★★★☆☆

98 min | PG | July 3, 2020 | Magnolia Pictures

John Lewis spends a lifetime getting arrested on purpose and calls it good trouble. Dawn Porter follows the civil-rights icon as the voting fight he bled for in 1965 comes back to court. The film loves him too much to challenge him.

John Lewis sits across from the camera and recounts a life spent getting arrested on purpose. He marches at Selma. He bleeds on the Edmund Pettus Bridge. He turns that beating into a forty-year career in Congress and a phrase he repeats like scripture: get in good trouble, necessary trouble. Dawn Porter builds the film around Lewis in the present, an old man watching his life’s work get litigated again in courtrooms over voter rolls and gerrymandered districts. The film is less a biography than an argument that the fight Lewis joined in 1965 never actually ended.

Lewis carries the film because he refuses to perform sainthood.

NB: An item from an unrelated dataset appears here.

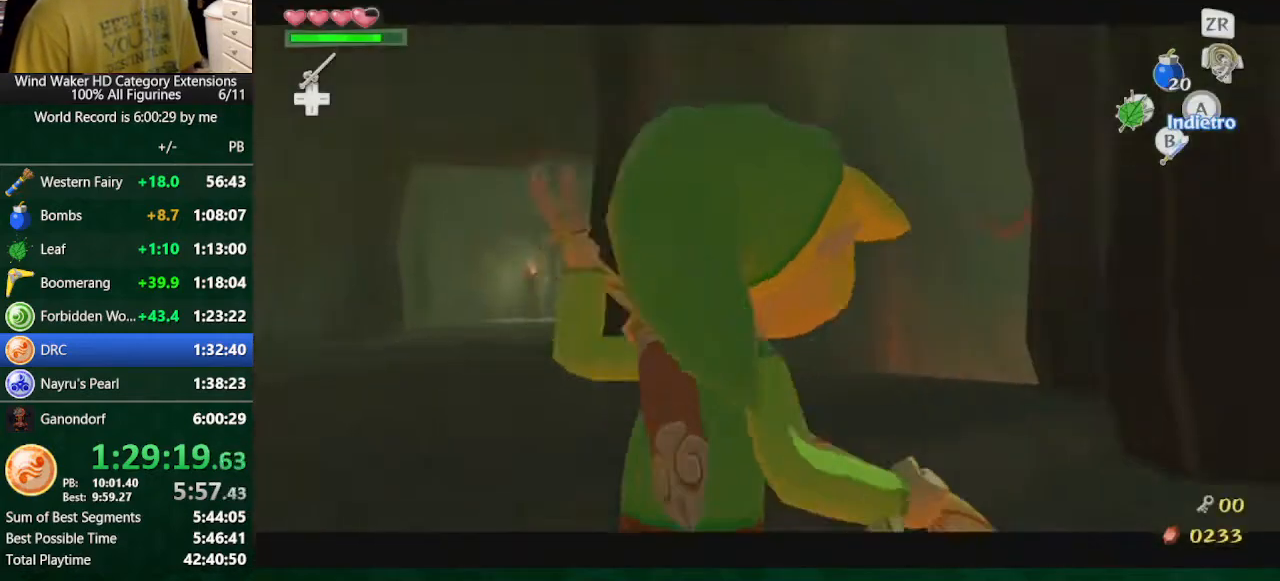
{"buttons": [], "left_stick": "center", "right_stick": "center", "button_events": [[233, "START", "down"], [500, "START", "up"]]}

He cracks jokes about his own arrest record. He dances badly in his office to make a point about joy. He looks at archival footage of his younger self and reacts with something closer to grief than nostalgia. Alexandria Ocasio-Cortez and Stacey Abrams appear to position Lewis as a bridge to a new generation of organizers. Their testimony works best when it stays specific about voter suppression and worst when it slides into the kind of reverence that flattens Lewis into a monument.

Porter directs a documentary that trusts its subject more than its form. She intercuts the present-day Lewis with newly colorized archival footage of the 1960s movement, and the color makes the old marches feel immediate rather than historical. The structure abandons chronology and organizes the film around themes like voting rights and family. That choice keeps Lewis at the center but leaves the timeline muddy. The film reaches for icon when it would land harder by staying with the man.

This is a respectful portrait of a man who earned every bit of the respect. It is also a film that knows exactly what it wants you to feel and never risks complicating that feeling. Lewis deserves the attention, and the voting-rights argument running underneath the tribute is the most urgent thing here. The problem is that Porter treats Lewis as settled history when his fight is still in dispute. The result honors the legend and underserves the question.